What you should do =>
In this exercise, the data must be written out exactly.

Exercise input =>
• • • • • • •
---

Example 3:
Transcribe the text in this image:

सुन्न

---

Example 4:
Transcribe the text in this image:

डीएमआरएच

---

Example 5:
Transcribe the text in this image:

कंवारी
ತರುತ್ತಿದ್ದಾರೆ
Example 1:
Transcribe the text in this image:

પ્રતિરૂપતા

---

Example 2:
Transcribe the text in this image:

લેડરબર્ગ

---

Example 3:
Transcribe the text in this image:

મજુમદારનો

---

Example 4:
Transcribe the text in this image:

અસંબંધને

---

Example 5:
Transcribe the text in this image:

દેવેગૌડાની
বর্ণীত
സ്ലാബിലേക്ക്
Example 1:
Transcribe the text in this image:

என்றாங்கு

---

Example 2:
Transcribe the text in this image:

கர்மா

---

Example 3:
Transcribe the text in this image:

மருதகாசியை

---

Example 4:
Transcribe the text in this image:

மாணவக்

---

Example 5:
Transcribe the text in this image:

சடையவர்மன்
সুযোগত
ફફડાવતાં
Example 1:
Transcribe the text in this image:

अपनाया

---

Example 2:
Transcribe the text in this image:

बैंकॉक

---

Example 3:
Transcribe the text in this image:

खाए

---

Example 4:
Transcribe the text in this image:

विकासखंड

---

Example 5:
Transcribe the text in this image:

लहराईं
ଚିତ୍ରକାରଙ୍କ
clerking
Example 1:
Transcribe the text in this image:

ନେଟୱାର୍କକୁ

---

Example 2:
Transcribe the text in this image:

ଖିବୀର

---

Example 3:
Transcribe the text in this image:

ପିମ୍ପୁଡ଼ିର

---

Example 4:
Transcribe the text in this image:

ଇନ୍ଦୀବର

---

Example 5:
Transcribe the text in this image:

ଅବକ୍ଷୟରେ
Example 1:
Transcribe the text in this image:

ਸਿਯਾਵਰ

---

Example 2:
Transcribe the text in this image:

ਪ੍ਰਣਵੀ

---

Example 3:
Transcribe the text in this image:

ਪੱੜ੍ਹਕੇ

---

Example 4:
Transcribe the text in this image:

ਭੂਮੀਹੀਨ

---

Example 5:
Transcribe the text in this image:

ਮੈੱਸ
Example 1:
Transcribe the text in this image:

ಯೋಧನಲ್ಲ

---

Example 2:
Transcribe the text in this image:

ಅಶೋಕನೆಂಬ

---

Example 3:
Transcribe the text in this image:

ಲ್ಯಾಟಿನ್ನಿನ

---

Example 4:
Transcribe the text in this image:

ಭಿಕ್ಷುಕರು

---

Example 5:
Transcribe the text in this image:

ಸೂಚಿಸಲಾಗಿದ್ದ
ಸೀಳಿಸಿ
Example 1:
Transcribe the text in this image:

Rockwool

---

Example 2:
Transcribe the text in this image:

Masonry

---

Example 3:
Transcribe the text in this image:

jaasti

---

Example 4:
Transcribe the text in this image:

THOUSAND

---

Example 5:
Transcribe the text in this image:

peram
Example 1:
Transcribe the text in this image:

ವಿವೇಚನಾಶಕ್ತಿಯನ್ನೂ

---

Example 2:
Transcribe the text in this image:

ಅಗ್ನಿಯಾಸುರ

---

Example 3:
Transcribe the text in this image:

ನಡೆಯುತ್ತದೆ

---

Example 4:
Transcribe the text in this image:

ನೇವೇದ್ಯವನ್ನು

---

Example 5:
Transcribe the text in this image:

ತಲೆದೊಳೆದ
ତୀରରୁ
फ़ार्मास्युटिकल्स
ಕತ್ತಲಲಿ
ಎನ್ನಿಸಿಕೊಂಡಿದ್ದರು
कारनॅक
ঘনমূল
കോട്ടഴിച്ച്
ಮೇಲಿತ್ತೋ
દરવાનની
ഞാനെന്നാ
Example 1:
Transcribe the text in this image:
• • • • • • •
Task result =>
---

Example 3:
Transcribe the text in this image:

सुन्न

---

Example 4:
Transcribe the text in this image:

डीएमआरएच

---

Example 5:
Transcribe the text in this image:

कंवारी
ತರುತ್ತಿದ್ದಾರೆ
Example 1:
Transcribe the text in this image:

પ્રતિરૂપતા

---

Example 2:
Transcribe the text in this image:

લેડરબર્ગ

---

Example 3:
Transcribe the text in this image:

મજુમદારનો

---

Example 4:
Transcribe the text in this image:

અસંબંધને

---

Example 5:
Transcribe the text in this image:

દેવેગૌડાની
বর্ণীত
സ്ലാബിലേക്ക്
Example 1:
Transcribe the text in this image:

என்றாங்கு

---

Example 2:
Transcribe the text in this image:

கர்மா

---

Example 3:
Transcribe the text in this image:

மருதகாசியை

---

Example 4:
Transcribe the text in this image:

மாணவக்

---

Example 5:
Transcribe the text in this image:

சடையவர்மன்
সুযোগত
ફફડાવતાં
Example 1:
Transcribe the text in this image:

अपनाया

---

Example 2:
Transcribe the text in this image:

बैंकॉक

---

Example 3:
Transcribe the text in this image:

खाए

---

Example 4:
Transcribe the text in this image:

विकासखंड

---

Example 5:
Transcribe the text in this image:

लहराईं
ଚିତ୍ରକାରଙ୍କ
clerking
Example 1:
Transcribe the text in this image:

ନେଟୱାର୍କକୁ

---

Example 2:
Transcribe the text in this image:

ଖିବୀର

---

Example 3:
Transcribe the text in this image:

ପିମ୍ପୁଡ଼ିର

---

Example 4:
Transcribe the text in this image:

ଇନ୍ଦୀବର

---

Example 5:
Transcribe the text in this image:

ଅବକ୍ଷୟରେ
Example 1:
Transcribe the text in this image:

ਸਿਯਾਵਰ

---

Example 2:
Transcribe the text in this image:

ਪ੍ਰਣਵੀ

---

Example 3:
Transcribe the text in this image:

ਪੱੜ੍ਹਕੇ

---

Example 4:
Transcribe the text in this image:

ਭੂਮੀਹੀਨ

---

Example 5:
Transcribe the text in this image:

ਮੈੱਸ
Example 1:
Transcribe the text in this image:

ಯೋಧನಲ್ಲ

---

Example 2:
Transcribe the text in this image:

ಅಶೋಕನೆಂಬ

---

Example 3:
Transcribe the text in this image:

ಲ್ಯಾಟಿನ್ನಿನ

---

Example 4:
Transcribe the text in this image:

ಭಿಕ್ಷುಕರು

---

Example 5:
Transcribe the text in this image:

ಸೂಚಿಸಲಾಗಿದ್ದ
ಸೀಳಿಸಿ
Example 1:
Transcribe the text in this image:

Rockwool

---

Example 2:
Transcribe the text in this image:

Masonry

---

Example 3:
Transcribe the text in this image:

jaasti

---

Example 4:
Transcribe the text in this image:

THOUSAND

---

Example 5:
Transcribe the text in this image:

peram
Example 1:
Transcribe the text in this image:

ವಿವೇಚನಾಶಕ್ತಿಯನ್ನೂ

---

Example 2:
Transcribe the text in this image:

ಅಗ್ನಿಯಾಸುರ

---

Example 3:
Transcribe the text in this image:

ನಡೆಯುತ್ತದೆ

---

Example 4:
Transcribe the text in this image:

ನೇವೇದ್ಯವನ್ನು

---

Example 5:
Transcribe the text in this image:

ತಲೆದೊಳೆದ
ତୀରରୁ
फ़ार्मास्युटिकल्स
ಕತ್ತಲಲಿ
ಎನ್ನಿಸಿಕೊಂಡಿದ್ದರು
कारनॅक
ঘনমূল
കോട്ടഴിച്ച്
ಮೇಲಿತ್ತೋ
દરવાનની
ഞാനെന്നാ
Example 1:
Transcribe the text in this image:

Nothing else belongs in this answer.